> **SUPPLIED MATERIAL**:
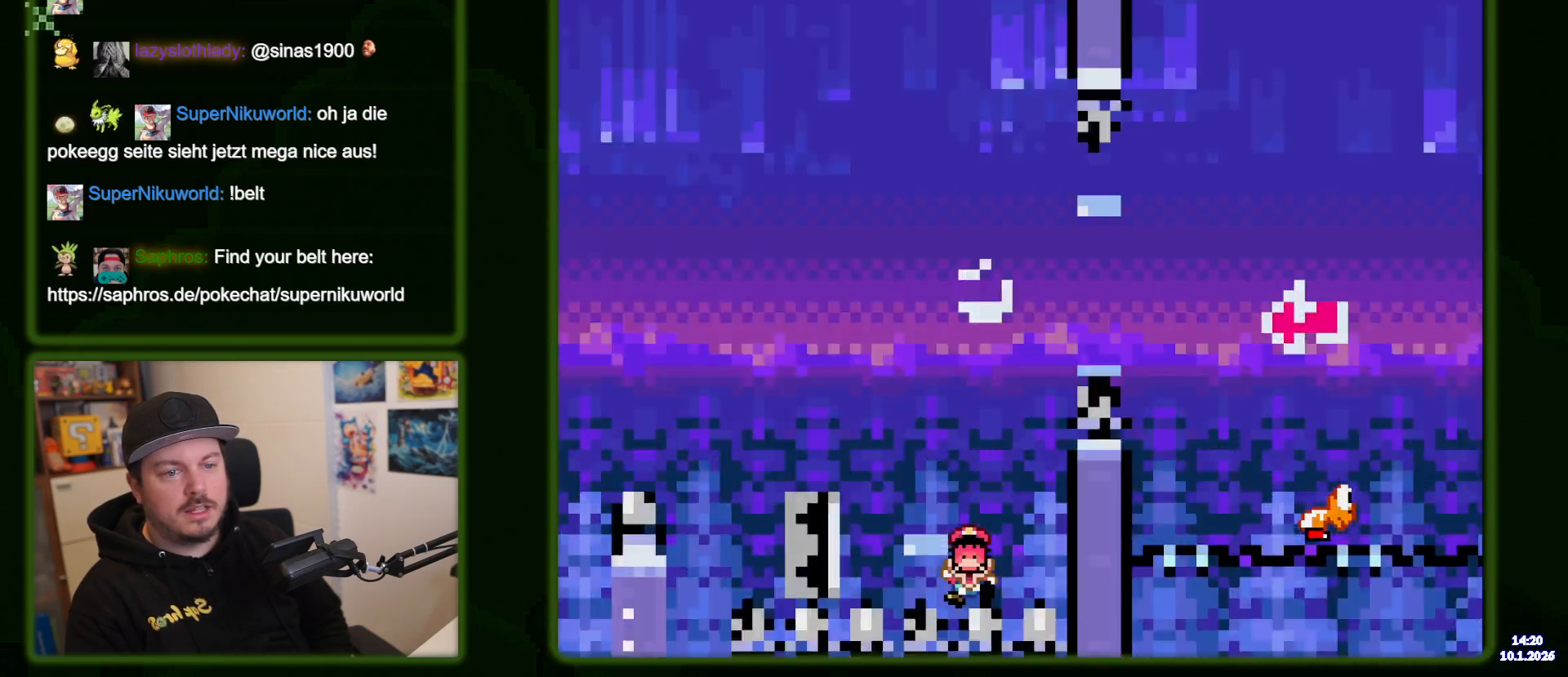
Gameplay with a controller (Nintendo layout); each line is a JSON object with the inputs held at the frame after it. "events" lists button and stick changes between this image and that frame as [ms after this image, input, new state], when the widget could be followed in between. Not read: L3 R3.
{"buttons": ["A", "X"], "events": []}
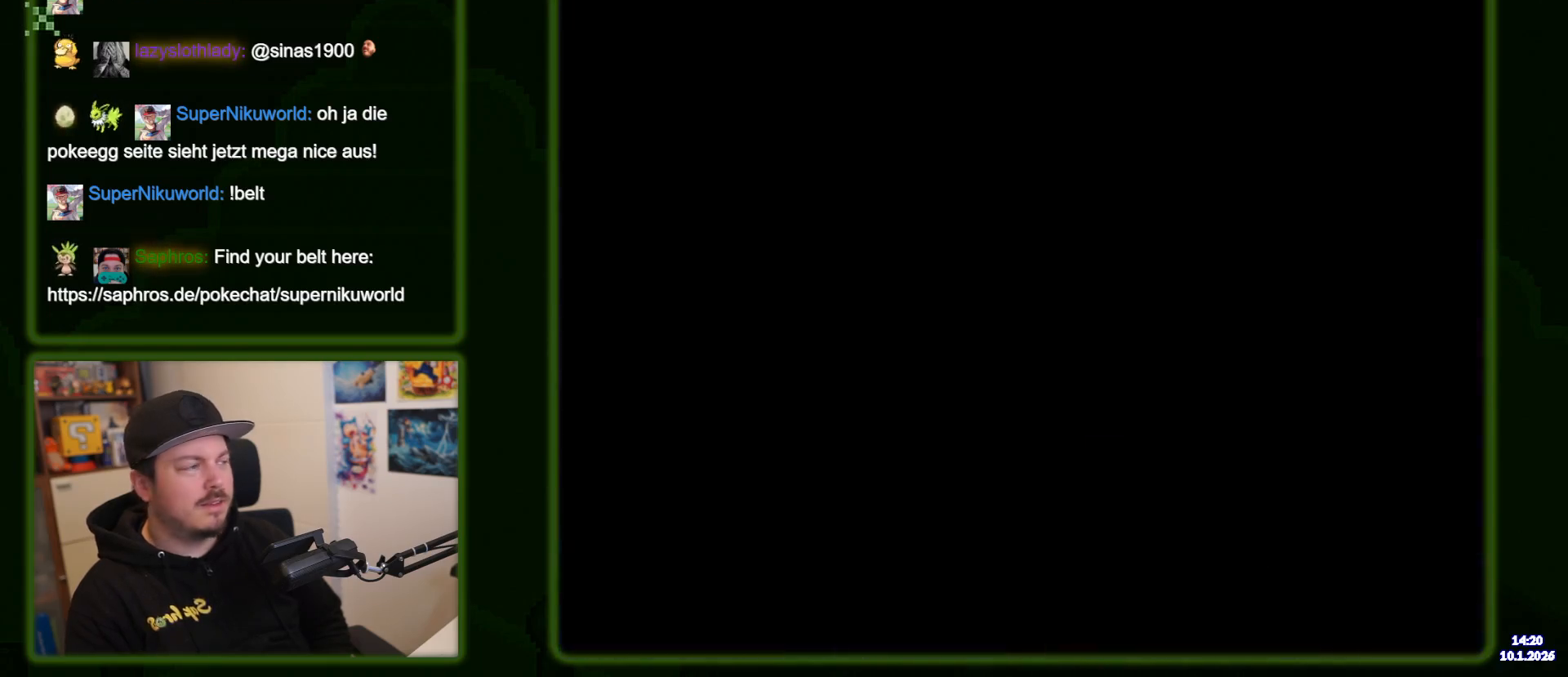
{"buttons": ["A", "X"], "events": []}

> **WHAT NEEDS TO BE DONE**:
Produce an exact copy of each line of data, skipping embedded images.

> **RESULT BELOW**:
Gameplay with a controller (Nintendo layout); each line is a JSON object with the inputs held at the frame after it. "events" lists button and stick changes between this image and that frame as [ms after this image, input, new state], when the widget could be followed in between. Not read: L3 R3.
{"buttons": ["A", "X"], "events": []}
{"buttons": ["A", "X"], "events": []}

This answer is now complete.